Your chance of problems usually depends on how much of your liver is removed and if you have other health conditions:
- Right lobe liver donors have health problems about 24-40% of the time (and severe problems happen more often in right lobe donors)
- Left lobe liver donors have health problems about 9% of the time
Common problems
This table shows problems from liver donation surgery and how often they happen.
Less common problems
In people who donated their right lobe, recent reports show the risk of dying is 0.2% (2 in 1,000 people) or less.

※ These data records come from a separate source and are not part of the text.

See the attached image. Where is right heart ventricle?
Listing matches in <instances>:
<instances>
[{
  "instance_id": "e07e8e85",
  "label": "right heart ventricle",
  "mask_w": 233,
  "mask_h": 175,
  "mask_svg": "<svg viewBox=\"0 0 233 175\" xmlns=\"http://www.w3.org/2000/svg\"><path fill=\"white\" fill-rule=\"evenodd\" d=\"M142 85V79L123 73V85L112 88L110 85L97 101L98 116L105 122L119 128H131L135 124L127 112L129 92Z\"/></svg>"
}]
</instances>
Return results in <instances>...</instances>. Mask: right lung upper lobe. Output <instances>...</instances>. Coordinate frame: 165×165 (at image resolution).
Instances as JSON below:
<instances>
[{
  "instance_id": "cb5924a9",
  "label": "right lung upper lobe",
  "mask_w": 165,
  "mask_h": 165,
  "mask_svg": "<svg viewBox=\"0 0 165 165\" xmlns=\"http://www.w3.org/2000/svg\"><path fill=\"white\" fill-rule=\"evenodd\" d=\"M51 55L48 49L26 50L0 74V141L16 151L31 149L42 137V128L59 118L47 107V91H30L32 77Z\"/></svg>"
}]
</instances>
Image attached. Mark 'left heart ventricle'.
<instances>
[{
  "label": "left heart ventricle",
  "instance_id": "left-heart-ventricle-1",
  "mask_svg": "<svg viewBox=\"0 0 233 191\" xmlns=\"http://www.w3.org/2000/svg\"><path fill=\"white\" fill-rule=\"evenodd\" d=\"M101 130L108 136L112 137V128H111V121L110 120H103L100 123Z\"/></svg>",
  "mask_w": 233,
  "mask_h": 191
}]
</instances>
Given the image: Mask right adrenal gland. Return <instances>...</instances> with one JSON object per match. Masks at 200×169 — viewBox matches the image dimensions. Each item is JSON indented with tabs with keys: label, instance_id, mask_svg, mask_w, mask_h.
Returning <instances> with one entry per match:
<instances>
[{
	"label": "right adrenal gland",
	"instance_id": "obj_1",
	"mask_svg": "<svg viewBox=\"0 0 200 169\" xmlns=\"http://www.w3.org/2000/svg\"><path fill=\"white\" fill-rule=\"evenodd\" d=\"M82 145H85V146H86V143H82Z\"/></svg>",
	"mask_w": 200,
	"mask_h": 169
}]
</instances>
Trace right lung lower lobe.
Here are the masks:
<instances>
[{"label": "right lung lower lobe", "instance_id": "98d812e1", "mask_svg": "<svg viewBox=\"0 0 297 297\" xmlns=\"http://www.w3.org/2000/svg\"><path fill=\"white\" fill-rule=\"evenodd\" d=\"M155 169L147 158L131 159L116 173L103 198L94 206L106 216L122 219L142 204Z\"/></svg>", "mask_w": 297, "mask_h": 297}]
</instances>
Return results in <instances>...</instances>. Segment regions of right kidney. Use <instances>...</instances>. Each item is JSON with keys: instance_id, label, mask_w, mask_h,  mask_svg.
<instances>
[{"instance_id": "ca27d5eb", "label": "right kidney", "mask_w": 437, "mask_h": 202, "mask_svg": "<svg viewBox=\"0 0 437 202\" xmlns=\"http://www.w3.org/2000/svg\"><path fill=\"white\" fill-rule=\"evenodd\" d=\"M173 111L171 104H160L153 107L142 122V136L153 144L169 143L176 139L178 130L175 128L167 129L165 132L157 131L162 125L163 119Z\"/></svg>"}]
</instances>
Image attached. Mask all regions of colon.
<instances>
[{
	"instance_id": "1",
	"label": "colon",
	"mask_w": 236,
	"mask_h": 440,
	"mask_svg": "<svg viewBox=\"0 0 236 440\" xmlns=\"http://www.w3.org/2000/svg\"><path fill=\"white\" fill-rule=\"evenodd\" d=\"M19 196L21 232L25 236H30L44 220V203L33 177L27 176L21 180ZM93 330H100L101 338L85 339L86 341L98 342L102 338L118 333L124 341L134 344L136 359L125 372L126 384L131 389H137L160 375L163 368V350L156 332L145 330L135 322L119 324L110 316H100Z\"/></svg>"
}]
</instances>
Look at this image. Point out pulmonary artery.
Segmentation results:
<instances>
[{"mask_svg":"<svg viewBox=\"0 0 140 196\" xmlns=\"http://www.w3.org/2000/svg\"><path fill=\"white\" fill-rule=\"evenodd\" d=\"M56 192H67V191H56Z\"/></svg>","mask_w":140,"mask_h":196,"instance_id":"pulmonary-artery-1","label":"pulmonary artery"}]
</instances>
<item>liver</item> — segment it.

According to OPTN/UNOS data as of September 15, 2020, out of 5,330 living liver donors in the US, 3 (0.06%) developed “liver failure/liver failure requiring a liver transplant”.
Given that the first adult-to-adult living donor liver transplant using the right lobe of the liver occurred in 1996, there are no outcome studies in right lobe donors beyond 20 years.
How can I learn more?
To learn about the social and emotional effects of living donation, see Chapter 10 about your social and emotional health.
Note: This information is the opinion of the Living Donor Community of Practice (LDCOP) of the American Society of Transplantation. The LDCOP is a group of health care professionals and researchers who specialize in living donation. The LDCOP’s recommendations are meant to offer you helpful information, but you may find opinions from other groups or organizations that are helpful to you, too.